WORK TO BE COMPLETED: Throughout the listing that follows, find each line with the word "товарного" and copy it.
=== Begin Enclosure ===
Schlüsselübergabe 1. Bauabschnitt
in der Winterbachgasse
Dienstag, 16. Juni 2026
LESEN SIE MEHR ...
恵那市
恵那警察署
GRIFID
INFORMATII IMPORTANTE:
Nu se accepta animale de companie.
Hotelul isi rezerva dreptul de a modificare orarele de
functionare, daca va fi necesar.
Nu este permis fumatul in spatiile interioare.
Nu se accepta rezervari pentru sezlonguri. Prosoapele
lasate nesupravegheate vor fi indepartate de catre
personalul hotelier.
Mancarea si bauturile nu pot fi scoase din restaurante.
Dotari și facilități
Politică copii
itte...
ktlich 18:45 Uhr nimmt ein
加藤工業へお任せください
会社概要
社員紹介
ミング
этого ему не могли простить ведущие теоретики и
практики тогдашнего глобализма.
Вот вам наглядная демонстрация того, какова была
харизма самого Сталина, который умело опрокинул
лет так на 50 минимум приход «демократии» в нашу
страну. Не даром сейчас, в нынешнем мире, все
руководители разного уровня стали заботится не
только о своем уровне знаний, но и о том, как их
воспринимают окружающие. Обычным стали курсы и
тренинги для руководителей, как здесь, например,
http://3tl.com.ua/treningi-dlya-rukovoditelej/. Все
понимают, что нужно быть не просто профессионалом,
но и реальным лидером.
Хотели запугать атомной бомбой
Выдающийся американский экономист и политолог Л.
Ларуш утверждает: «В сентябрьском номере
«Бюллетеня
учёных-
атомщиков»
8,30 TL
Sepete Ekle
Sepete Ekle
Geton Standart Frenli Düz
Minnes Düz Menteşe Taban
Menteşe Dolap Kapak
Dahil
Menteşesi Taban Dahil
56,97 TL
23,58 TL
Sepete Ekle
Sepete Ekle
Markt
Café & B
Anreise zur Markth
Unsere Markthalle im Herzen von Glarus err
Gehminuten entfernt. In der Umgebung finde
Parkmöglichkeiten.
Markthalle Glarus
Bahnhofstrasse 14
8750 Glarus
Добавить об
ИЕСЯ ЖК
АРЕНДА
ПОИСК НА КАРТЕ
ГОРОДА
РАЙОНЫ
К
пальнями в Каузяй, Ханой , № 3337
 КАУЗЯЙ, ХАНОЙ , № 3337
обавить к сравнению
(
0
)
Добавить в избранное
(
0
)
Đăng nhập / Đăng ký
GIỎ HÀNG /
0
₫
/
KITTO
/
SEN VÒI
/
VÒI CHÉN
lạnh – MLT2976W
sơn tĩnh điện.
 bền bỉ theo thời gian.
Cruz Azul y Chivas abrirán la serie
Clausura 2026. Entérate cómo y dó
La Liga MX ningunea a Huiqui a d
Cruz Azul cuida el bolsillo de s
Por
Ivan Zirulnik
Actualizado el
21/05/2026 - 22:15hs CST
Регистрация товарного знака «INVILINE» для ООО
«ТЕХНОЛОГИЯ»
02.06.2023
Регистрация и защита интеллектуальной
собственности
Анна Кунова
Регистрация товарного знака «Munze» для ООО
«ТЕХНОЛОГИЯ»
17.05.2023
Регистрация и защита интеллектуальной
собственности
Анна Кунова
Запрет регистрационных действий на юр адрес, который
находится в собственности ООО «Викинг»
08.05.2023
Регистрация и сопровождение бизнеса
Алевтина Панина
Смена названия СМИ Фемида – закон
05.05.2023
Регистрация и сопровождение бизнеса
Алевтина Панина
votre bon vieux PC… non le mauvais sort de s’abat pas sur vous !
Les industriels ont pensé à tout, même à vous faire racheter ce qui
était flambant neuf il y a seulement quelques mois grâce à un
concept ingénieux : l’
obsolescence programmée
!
=== End Enclosure ===
REPLY:
Регистрация товарного знака «INVILINE» для ООО
Регистрация товарного знака «Munze» для ООО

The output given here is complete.